Prions le Seigneur qu'il ravive en nous l'émerveil­lement devant Celui qui sera « élevé de terre » pour attirer à Lui tous les hommes. Qu'il renouvelle en nous la gratitude pour les flots d'eau et de sang qui coulent de son côté transpercé et qui sont les sources de la vie. Qu'il fasse grandir en nous l'action de grâce pour la vie que Dieu a donnée à chacun d'entre nous pour que nous la transmettions à ceux qui nous suivront. Qu'il fortifie en nous l'espérance que l'amour reçu et donné est plus fort que la vie et que la mort, car l'amour seul ne passe pas.

Le projet social au service de l'homme

(Présentation de l'encyclique Caritas in veritate du pape Benoît XVI au Collège des Bernardins, Paris, le 15 juillet 2009.)

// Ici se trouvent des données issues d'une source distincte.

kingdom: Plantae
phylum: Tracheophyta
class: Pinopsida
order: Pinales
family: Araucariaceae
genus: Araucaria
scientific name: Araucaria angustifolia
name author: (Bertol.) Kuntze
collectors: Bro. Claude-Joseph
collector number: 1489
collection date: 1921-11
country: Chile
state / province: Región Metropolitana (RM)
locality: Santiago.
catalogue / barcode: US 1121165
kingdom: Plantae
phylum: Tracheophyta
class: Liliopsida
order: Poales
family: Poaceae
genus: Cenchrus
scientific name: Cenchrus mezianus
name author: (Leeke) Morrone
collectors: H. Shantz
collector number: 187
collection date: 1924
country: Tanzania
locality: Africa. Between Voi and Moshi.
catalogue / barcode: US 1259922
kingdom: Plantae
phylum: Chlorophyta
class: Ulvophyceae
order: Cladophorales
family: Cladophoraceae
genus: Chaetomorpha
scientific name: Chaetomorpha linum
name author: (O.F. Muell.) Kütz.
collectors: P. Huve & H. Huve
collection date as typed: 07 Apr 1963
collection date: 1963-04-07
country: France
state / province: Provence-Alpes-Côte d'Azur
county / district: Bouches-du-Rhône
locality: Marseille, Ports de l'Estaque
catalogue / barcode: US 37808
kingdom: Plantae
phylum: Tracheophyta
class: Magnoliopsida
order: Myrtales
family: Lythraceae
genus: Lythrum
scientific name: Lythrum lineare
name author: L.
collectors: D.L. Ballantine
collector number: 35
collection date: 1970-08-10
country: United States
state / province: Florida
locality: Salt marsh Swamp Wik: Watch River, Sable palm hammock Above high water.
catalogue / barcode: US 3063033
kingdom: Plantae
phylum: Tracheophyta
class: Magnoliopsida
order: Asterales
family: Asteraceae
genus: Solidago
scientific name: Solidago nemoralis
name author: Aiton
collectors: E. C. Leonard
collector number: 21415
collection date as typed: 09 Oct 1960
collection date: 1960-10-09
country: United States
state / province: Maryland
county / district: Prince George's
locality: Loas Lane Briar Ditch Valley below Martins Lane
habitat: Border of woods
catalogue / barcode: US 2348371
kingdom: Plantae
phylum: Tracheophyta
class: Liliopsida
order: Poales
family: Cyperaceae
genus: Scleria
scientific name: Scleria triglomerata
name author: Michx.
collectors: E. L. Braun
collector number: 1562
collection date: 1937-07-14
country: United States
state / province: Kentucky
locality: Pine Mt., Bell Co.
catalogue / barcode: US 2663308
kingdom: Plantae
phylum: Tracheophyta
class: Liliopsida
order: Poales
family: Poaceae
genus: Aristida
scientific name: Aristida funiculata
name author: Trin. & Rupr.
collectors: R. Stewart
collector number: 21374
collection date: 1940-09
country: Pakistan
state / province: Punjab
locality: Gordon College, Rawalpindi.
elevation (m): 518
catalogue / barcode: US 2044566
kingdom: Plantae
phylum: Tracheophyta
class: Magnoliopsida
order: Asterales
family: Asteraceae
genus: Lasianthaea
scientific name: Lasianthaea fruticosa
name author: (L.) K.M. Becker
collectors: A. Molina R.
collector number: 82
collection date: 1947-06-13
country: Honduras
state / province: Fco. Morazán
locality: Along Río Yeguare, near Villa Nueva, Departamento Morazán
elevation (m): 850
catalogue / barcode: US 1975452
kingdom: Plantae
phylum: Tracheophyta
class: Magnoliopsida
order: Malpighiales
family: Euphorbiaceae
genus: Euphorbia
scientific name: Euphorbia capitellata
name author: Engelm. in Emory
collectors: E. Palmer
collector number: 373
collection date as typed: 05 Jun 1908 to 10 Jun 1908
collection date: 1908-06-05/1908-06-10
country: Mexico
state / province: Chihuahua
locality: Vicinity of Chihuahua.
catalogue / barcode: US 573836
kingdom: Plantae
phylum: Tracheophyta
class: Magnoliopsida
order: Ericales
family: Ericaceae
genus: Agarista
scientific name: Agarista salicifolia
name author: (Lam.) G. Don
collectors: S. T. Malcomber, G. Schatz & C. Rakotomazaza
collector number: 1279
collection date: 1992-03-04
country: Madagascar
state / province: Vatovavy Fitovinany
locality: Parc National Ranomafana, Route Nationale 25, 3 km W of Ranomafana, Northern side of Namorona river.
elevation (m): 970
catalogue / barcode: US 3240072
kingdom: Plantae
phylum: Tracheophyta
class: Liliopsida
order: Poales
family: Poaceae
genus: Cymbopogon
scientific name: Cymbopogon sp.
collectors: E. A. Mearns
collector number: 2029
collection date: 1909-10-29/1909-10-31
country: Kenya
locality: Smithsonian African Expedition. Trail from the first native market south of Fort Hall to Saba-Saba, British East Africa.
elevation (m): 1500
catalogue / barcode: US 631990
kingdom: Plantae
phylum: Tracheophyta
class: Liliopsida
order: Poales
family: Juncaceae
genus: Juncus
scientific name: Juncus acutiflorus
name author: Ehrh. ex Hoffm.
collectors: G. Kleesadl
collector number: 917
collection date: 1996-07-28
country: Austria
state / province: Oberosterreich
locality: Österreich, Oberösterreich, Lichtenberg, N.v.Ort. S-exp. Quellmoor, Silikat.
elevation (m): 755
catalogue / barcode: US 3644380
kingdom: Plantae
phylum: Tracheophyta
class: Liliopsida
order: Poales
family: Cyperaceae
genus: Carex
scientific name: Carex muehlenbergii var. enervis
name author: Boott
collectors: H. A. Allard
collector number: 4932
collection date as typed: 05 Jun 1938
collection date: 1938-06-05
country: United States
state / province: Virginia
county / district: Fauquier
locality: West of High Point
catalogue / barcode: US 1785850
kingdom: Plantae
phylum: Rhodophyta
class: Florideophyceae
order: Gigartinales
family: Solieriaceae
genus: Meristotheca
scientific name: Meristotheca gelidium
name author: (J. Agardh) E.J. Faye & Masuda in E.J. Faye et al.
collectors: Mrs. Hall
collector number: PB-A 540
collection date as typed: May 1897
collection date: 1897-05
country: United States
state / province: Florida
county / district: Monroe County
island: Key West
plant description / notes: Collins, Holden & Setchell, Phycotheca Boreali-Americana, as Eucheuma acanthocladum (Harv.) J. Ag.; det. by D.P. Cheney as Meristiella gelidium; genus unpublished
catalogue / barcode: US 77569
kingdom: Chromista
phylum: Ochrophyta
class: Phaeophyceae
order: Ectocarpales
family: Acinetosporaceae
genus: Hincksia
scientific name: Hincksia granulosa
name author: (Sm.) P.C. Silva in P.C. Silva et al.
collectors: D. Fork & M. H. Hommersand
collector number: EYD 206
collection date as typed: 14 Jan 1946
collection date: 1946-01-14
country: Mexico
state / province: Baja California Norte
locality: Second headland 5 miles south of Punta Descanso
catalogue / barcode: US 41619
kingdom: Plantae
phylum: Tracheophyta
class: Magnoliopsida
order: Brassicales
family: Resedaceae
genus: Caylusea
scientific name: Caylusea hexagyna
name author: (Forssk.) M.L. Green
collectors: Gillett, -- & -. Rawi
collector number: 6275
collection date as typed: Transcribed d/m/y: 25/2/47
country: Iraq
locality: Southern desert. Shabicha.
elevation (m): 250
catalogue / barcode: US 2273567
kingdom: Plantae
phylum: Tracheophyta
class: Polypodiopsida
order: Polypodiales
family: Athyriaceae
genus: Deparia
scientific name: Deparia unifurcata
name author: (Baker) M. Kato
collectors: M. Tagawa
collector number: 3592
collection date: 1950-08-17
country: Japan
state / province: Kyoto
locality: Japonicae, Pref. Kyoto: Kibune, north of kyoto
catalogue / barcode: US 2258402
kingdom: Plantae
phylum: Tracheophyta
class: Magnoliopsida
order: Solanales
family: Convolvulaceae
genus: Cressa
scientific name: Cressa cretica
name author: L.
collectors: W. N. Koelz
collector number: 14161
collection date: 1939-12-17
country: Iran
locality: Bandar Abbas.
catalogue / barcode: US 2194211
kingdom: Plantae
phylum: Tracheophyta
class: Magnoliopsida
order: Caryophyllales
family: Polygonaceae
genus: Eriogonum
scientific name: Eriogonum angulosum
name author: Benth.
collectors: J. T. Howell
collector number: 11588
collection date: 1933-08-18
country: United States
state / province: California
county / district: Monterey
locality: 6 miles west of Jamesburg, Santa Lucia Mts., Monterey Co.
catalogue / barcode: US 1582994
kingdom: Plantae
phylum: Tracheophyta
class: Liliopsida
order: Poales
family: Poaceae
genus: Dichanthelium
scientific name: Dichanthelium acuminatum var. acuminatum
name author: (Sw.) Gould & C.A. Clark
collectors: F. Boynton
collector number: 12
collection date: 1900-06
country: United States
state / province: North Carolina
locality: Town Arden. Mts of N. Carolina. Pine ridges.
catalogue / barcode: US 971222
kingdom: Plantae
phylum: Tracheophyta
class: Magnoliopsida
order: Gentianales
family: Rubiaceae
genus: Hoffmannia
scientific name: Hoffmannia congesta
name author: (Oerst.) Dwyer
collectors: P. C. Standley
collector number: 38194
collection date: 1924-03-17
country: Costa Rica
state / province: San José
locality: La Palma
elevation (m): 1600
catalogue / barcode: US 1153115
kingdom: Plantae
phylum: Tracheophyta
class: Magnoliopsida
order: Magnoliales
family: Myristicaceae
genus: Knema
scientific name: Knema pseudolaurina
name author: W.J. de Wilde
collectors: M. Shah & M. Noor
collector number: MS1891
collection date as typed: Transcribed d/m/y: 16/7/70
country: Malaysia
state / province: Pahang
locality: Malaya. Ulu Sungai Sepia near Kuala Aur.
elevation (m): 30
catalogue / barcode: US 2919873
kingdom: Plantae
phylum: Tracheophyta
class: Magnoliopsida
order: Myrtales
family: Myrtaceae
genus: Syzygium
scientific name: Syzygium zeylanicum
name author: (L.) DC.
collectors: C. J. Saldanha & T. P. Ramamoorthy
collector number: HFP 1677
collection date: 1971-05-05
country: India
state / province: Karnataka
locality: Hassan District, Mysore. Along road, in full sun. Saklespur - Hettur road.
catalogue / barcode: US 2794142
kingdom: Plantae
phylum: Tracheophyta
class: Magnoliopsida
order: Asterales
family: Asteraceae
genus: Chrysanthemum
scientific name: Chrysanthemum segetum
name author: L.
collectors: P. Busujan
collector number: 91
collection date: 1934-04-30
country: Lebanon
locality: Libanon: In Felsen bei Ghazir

Avant d'entrer dans la présentation de grands repères de lecture de l'encyclique Caritas in veritate, que i'ai le redoutable privilège de vous présenter maintenant, je voudrais vous livrer une impression personnelle que j'ai retirée d'une première lecture. La troisième encyclique de Benoît XVI2 m'apparaît d'abord comme un formidable message d'espérance que le pape veut adresser aux catholiques et, plus lar­gement, à « tous les hommes de bonne volonté », selon la formule consacrée, c'est-à-dire à tous ceux qui sont intéressés par des réflexions inspirées par la foi chré­tienne et qui sont disposés à les accueillir sans a priori négatif.
Ce message d'espérance est le suivant : l'humanité a la mission et les moyens de maîtriser le monde dans lequel nous vivons. Non seulement elle n'est pas sou­mise à une fatalité, mais encore elle peut transformer ce monde en agissant sur les événements ou leurs conséquences, et elle peut faire progresser la justice et l'amour dans les relations humaines, y compris dans le domaine social et économique, et même dans une période de crise comme celle que nous connaissons. Ce message d'espérance n'est pas évident dans une société qui s'est considérablement complexifiée et dans laquelle les centres de décision semblent parfois se diluer et échapper aux contrôles démocratiques et politiques. Et que dire de l'impression ressentie par nombre de nos contemporains de n'avoir aucune prise sur les événements qui conditionnent leur vie, y compris dans des régimes démocratiques comme le nôtre ?
Cette espérance se fonde sur une conviction : dans l'univers, tout être humain a une dimension particu­lière qui lui permet de n'être pas soumis à la domi­nation mécanique des phénomènes, qu'ils soient naturels, économiques ou sociaux. Chacun assume cette dimension particulière dans la mesure où il reconnaît que l'accomplissement de ses potentialités se reçoit dans une relation à autrui : l'homme est essentiellement un être de relation, un être social. Mais il faut encore aller plus loin. L'être humain s'accom­plit dans la relation à un plus grand que lui, un Absolu, plus grand que chacune de nos existences. En effet, tout homme, qu'il soit croyant ou non, doit bien, ulti-mement, prendre position sur la question d'un juge­ment moral qui dépasse ses intérêts particuliers et dont sa conscience est le témoin. Bien sûr, pour les croyants, cette référence à une transcendance a un nom : c'est Dieu. Cette référence à une transcendance est le fondement d'une conception anthropologique qui donne sa pleine dimension à la liberté et à la respon­sabilité humaines.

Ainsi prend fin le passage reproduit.